Drugs and types of drugs available for the treatment of osteoporosis are : calcitonin, bisphosphonates, hormone replacement therapy, calcium/Vitamin D, Fosamax and Raloxifene. The new drug, alendronate sodium or Fosamax (brand name), has caused quite a bit of excitement because it is the first drug to reverse the bone loss of osteoporosis in post-menopausal women.

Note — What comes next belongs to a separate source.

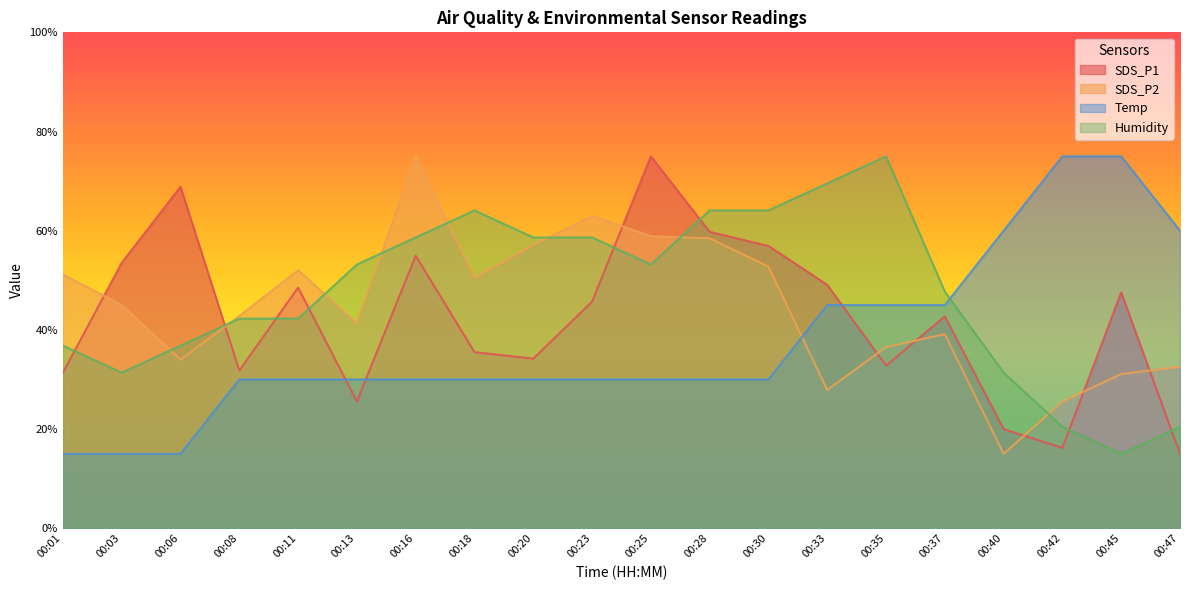

Which category has the lowest value in the Humidity series?

00:45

http://www.healthology.com/focus_index.asp?b=rxlist

click on osteoporosis on the left-hand scroll-down menu

On Progesterone:

http://www.medical-library.net/sites/framer.html?/sites/_progesterone_and_osteoporsis.html

Excerpt from an article:

Recent studies have shown that 100mg of micronized progesterone (Prometrium®) twice a day for 14 days or daily for 28 days is adequate for menopause management. There is some data to suggest that this form might have fewer side effects such as depression, bloating, and weight gain than synthetic progestins. Recent clinical trials (HERS), WHI) have suggested that the use of medroxyprogesterone (Provera) may increase the risk of heart disease. There is some evidence to suggest that so called "natural progesterone" has less of these effects than some synthetic progesterones.
One can purchase progesterone creams and gels in health food stores. . If you are thinking about using topical hormones, it is important to let your health provider know, so attention can be paid to a trusted brand and efficacious concentration and purity and your own current blood levels of it.